Posted: 4/17/2012 9:15:03 AM
I remember a long time ago (probably before some of the posters were born, I think I was still at school) there were occasional water shortages, it wasn't every year but one year it must have got really bad.

There were huge water saving campaigns in the media. People were encouraged to 'bath with a friend', use showers instead of baths, save rainwater for gardens and even putting a brick in the toilet cistern so they didn't fill up with so much water. In some places, water was only turned on at specific times of day and in worst cases, standpipes in the streets.

People in the UK are so used to having as much water as they want, whenever they want it that to contemplate having to save any is abhorrent to a lot of people. Some people refuse to see that there are only so many people that this country can sustain comfortably.
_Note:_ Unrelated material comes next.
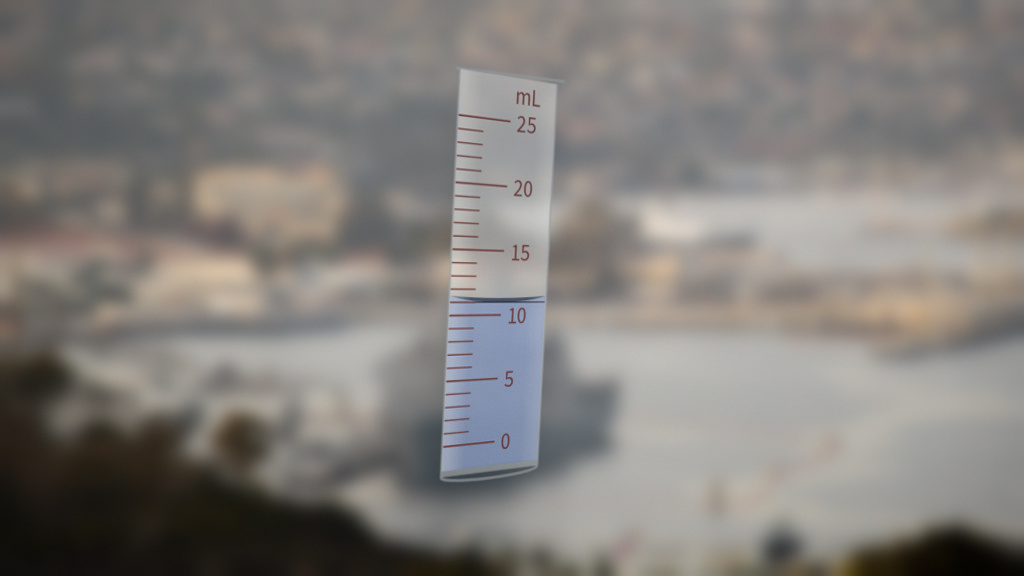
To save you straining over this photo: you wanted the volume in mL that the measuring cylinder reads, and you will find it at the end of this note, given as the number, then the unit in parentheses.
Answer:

Changes in environmental conditions mean that we have to start looking at changes in lifestyle. Farmers will have to start looking at different crops to grow that are resistant to drought and adapt their growing seasons, starting crops earlier or growing later, finding new crops to feed animals on (already some farmers are worried about grass shortages) new houses will have to have water saving features etc etc. The government should also be putting a lot more pressure on water companies to stop leaks and upgrade water pipes.

However, each and every one of us should be looking at our water usage and seeing where we can reduce waste in our own homes/workplaces. It isn't someone elses problem, it is a problem for everyone.